Now we stand guard. Like half burnt centurions. Our supplies neatly tucked away back at the base camp. This is another of our duties. We must secure a position on the sand that is in close proximity to the lifeguards and a visible distance from the water, with consideration taken for the tide schedule. Our supplies: umbrella or two, extra sunscreen, snacks, water, sandwiches, more snacks, extra towels, wipes, baby powder (c’mon rookie! Don’t know what the powder is for?! Google, “baby powder sand”.... Go ahead I will wait! ..... I know, right?! It is genius and works!) buckets, shovels - but not those wimpy little shovels, the big ones and plenty of them, boogie boards, trucks, frizbee, ball, diapers (if that applies), hats and extra swim shirts.

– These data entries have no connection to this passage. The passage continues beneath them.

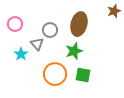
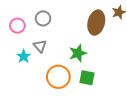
brown ellipse: (79, 24) -> (96, 23), moved
gray circle: (50, 30) -> (43, 18), moved

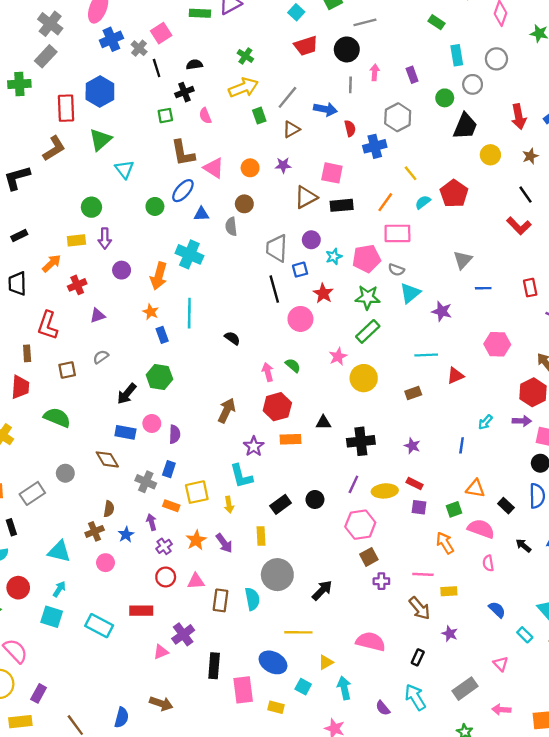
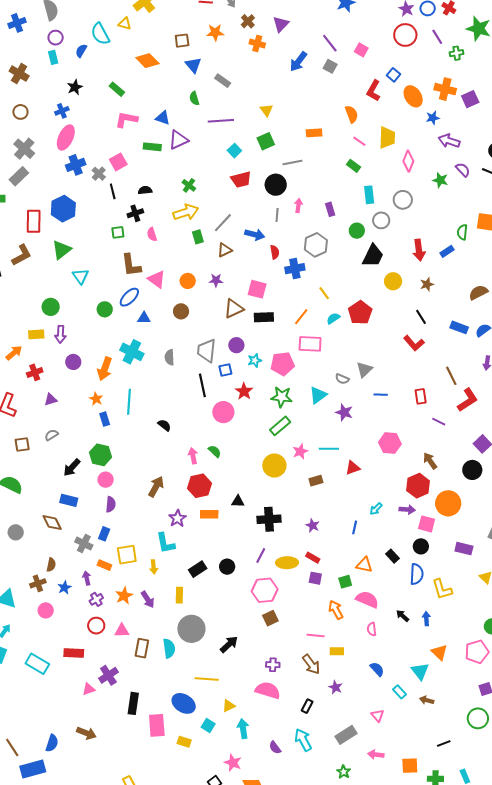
gray semicircle: (231, 227) -> (169, 357), moved
gray semicircle: (396, 270) -> (342, 379), moved
pink star: (338, 357) -> (300, 451), moved
pink circle: (152, 423) -> (106, 480), moved
black rectangle: (506, 506) -> (393, 556), moved
purple cross: (381, 581) -> (273, 665), moved

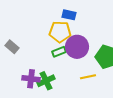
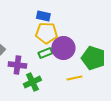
blue rectangle: (69, 15) -> (43, 16), moved
purple cross: (31, 79) -> (17, 65), moved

After the base camp is set up, we promptly leave base and walk to the water’s edge to stand our guard. Now that I don’t have to hover over a toddler, I have started bringing a chair to sit at the edge. Just to try to get a little break. But the intensity of the watch is no less vigilant, just a little lower. If the Hub is there we each take one child. But, usually, if he goes into the water he has both - one in his arms and the other next to him. Now that the Little One is 5 he is getting a smidge easier. First Born is frantically trying to optimize his water time. He plays in the water then runs out, grabs his boogie board and runs back in. Then he runs back out, drops the boogie board at base and runs back in. This goes on for hours at a time.
The lunch break is usually a cacophony of wiping sand off/drying off/ figuring out who’s sandwich is who’s/yelling about sand flying everywhere/jockeying for the best place to sit/ then, inevitably, a seagull takes off with someones lunch. Those friggin birds are good. They know the drill. They just wait for that little hand that holds the sandwich just a tad too long, out and away from the body..... juuuuust enough, then BAMMM! They got it, flying away with my good genoa salami while a child screams far beneath them. Damn flying rats!
After that battle, it is back to the water. Sometimes the Little One will want to dig want me or The Hub to dig a giant hole. A large crevasse that he can use to slide into and jump off of. This is followed buy wanting another crater dug next to it so that First Born can have the same thing. Which is followed by another one that they both can play in. Before you know it the area surrounding the base camp looks like the surface of the moon and anyone who walks by must be very careful.
The drill of the clean up is timed and usually culminates with someone me screaming something to the effect of “I HAVE HAD IT! NO I WILL NOT CARRY YOU! PICK UP YOUR TOYS IF YOU DON’T WANT TO LEAVE THEM HERE. WHERE THE HELL IS YOUR OTHER FLIP FLOP? I JUST CLEANED THE SAND OFF OF THOSE BUCKETS, DON’T PUT MORE IN THEM! WE CAN NOT TAKE ANY MORE SHELLS! I KNOW THE SAND IS HOT, THAT IS WHY I TOLD YOU TO PUT THE FLIP FLOPS ON! IT’S YOUR BOOGIE BOARD, IF YOU DON’T CARRY IT, IT STAYS HERE!” However, each day spent at the beach gets a little more proficient than the last. Each night after the beach ends in an exhausted collapse.....adults first.
There will come a time when we will be able to sit on the beach with a book again. When we will go to the water when we feel like it. When we can arrive and leave when we feel like it. When we decide that it is too hot or too cold to sit for more than an hour, or stay until the sun goes down. It feels like a long way off, but it will happen. Until then, ATTENTION! ABOUT FACE! FORWARD MARRRRRCH! Set up your base camp, and stand attention at the water’s edge until further instruction.